- Type: Machine pistol
- Place of origin: Russia

Service history
- In service: Russian Federation Interior Ministry(MVD)
- Used by: Russia

Production history
- Designer: I. Stechkin, A.V. Baltser, and A.V. Zinchenko
- Designed: 1993
- Manufacturer: KBP Instrument Design Bureau

Specifications
- Mass: 960 g
- Length: 195 mm
- Barrel length: 125 mm
- Width: 32 mm
- Height: 135 mm
- Cartridge: 5.45x18mm MPT
- Action: Blowback
- Rate of fire: 1,800 rounds/min
- Muzzle velocity: 320 m/s
- Effective firing range: 50 m
- Feed system: 24 round detachable, double-column, box magazine
- Sights: Fixed

= OTs-23 Drotik =

The OTs-23 Drotik (ОЦ-23 Дротик, Russian for "dart") is a blow-back operated machine pistol developed and used in Russia. The gun is also known as SBZ (Russian: СБЗ) from the initials of its designers — I. Stechkin, A.V. Baltser (А.В. Бальцер), and A.V. Zinchenko (А.В. Зинченко)

The weapon has a three-position select fire switch; safe, semi-automatic, and three-round burst. The pistol features an external indicator that allows the operator to quickly see how many cartridges remain in the magazine.

It is designed as a special operations and personal defence weapon (PDW). It has compensator openings cut into the end of the barrel to vent gases and make the weapon more stable during automatic burst fire. The action is blowback complicated with a principle borrowed from Pedersen's hesitation locking: after passing 42 mm and ejecting the case the free-moving bolt locks with the barrel and uses its inertia to stop in the last 5 mm of recoil.

Very few of these guns were manufactured; it was however the basis of the development of the OTs-33. The 5.45×18mm MPT cartridge, although successful in the PSM pistol, was considerably underpowered for a gun of this size and intended for PDW role.

> _Extracted records_
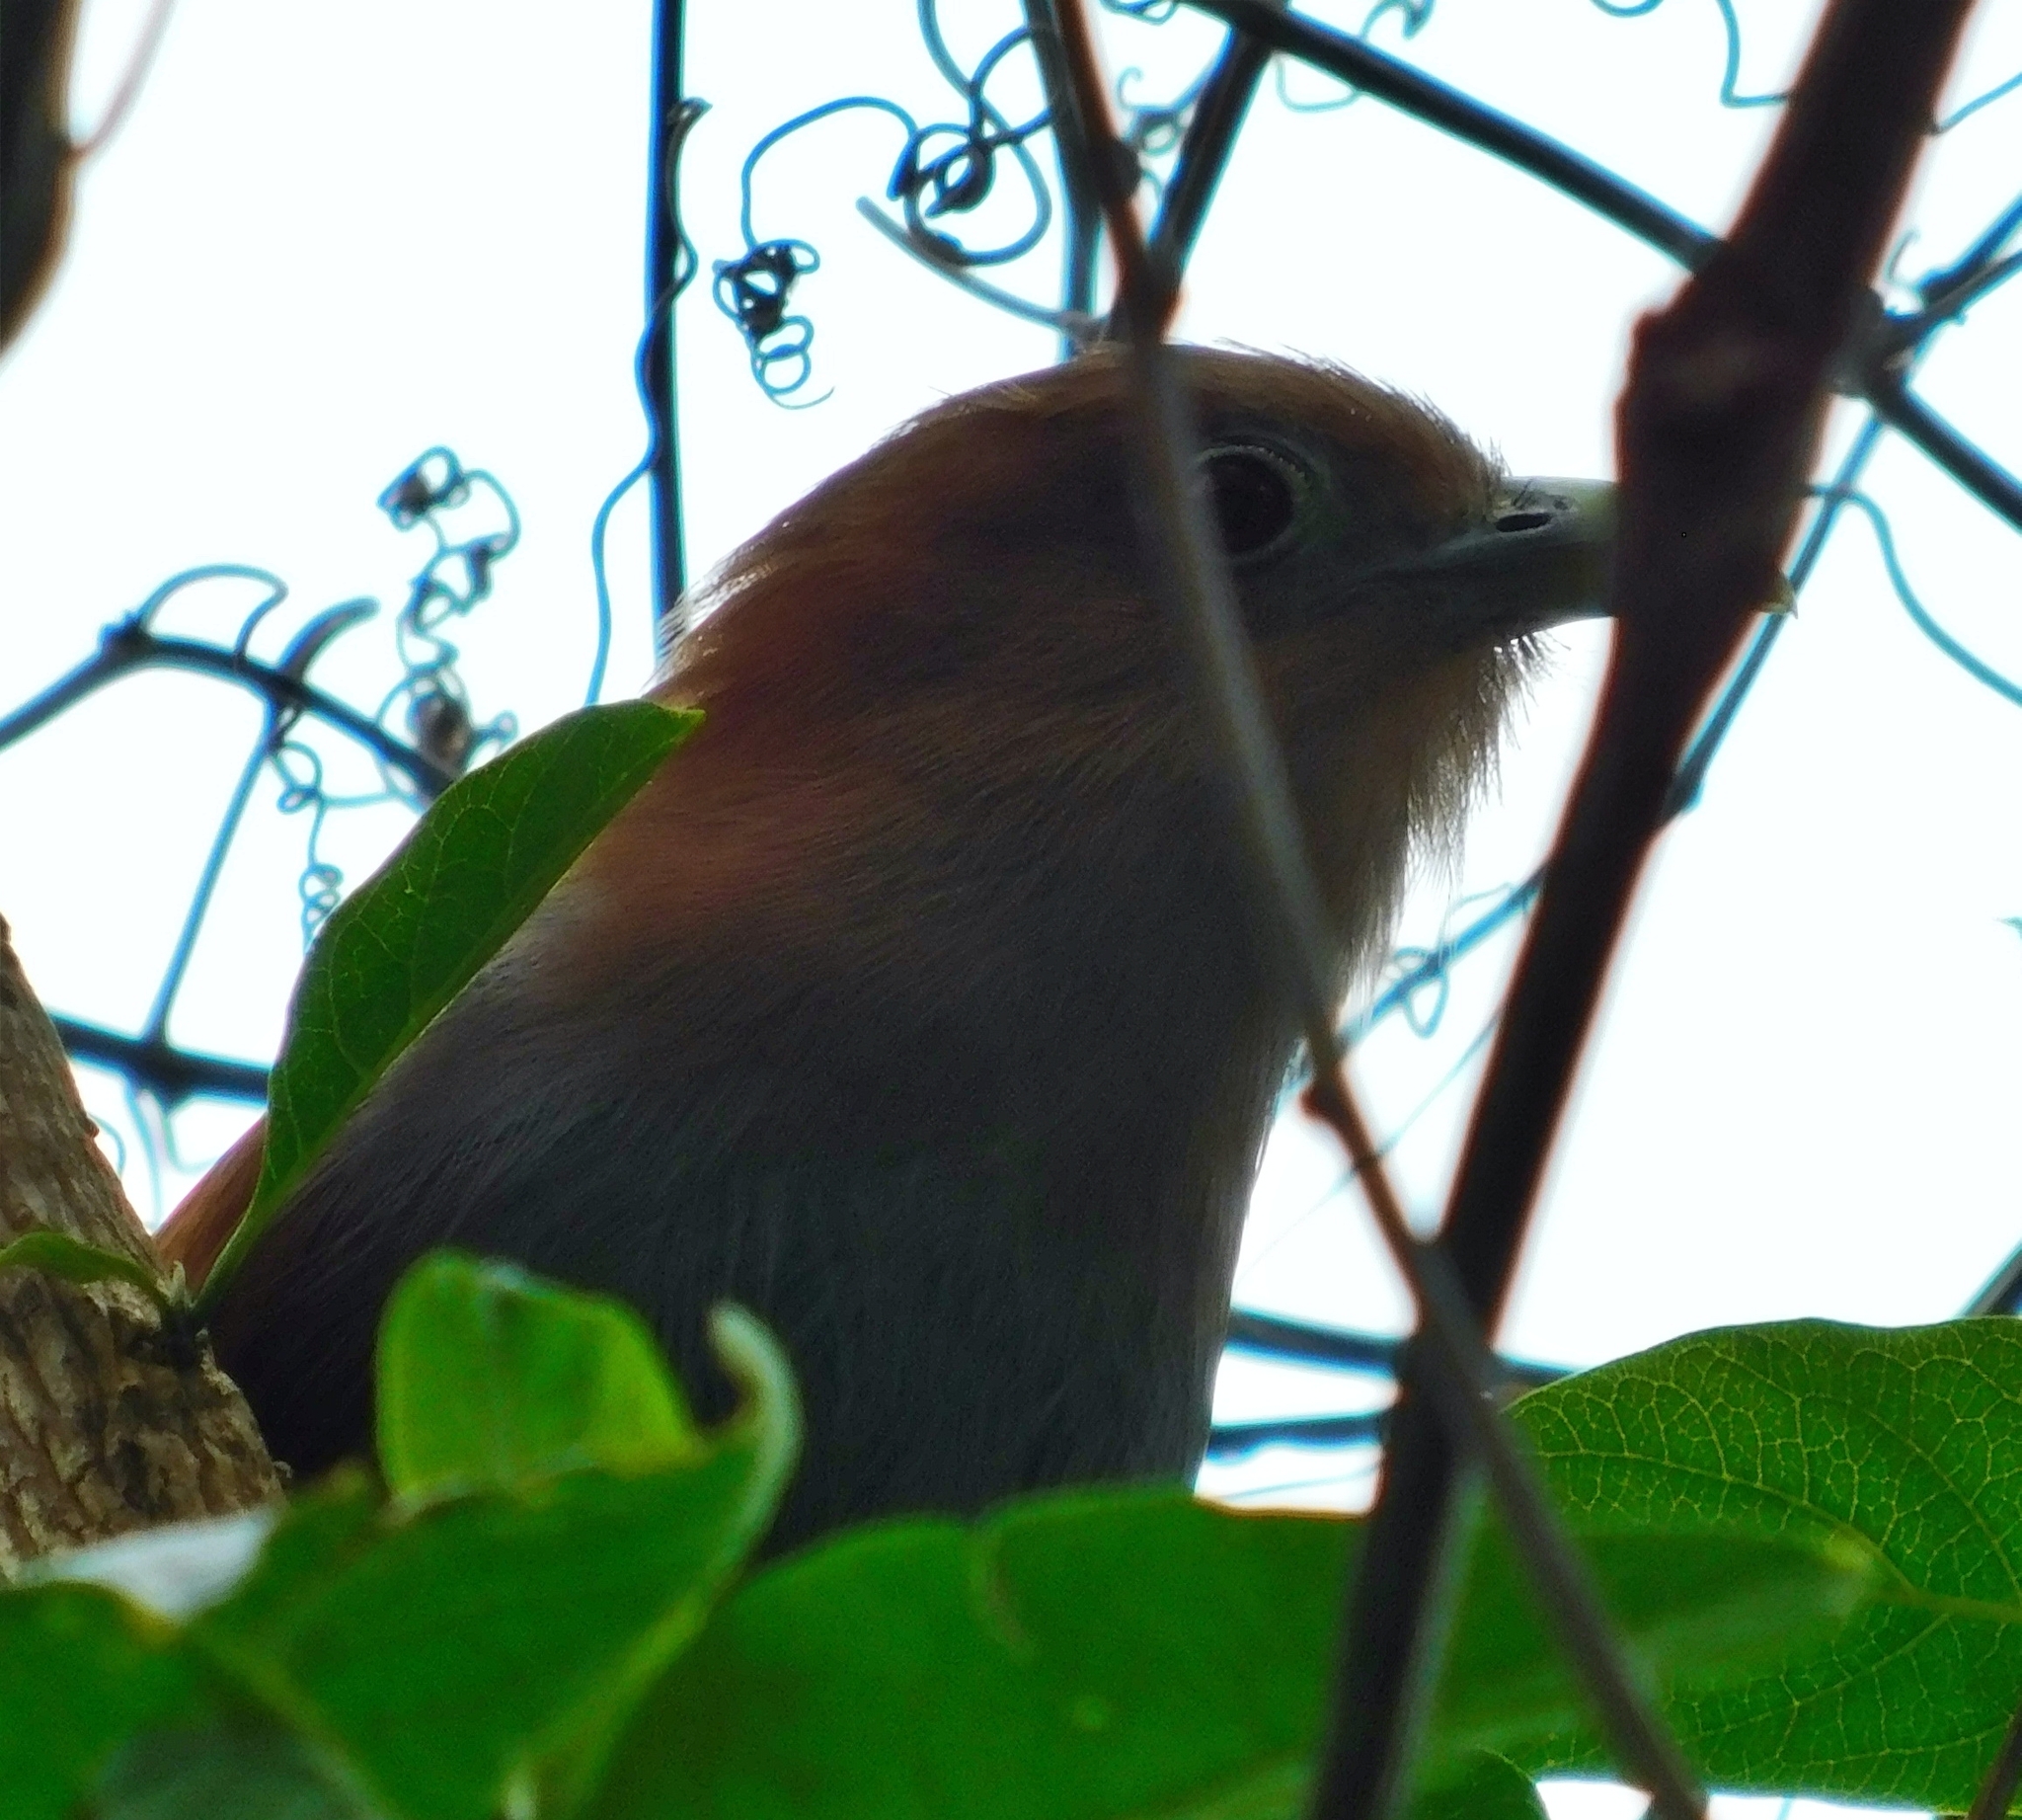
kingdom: Animalia
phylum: Chordata
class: Aves
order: Cuculiformes
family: Cuculidae
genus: Piaya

> _What you have to do_
Please explain why the barrel of the pistol in the OTs-23 Drotik article has compensator openings cut into its end.

> _Task solution_
The openings are there to vent gases. This makes the weapon more stable during automatic burst fire.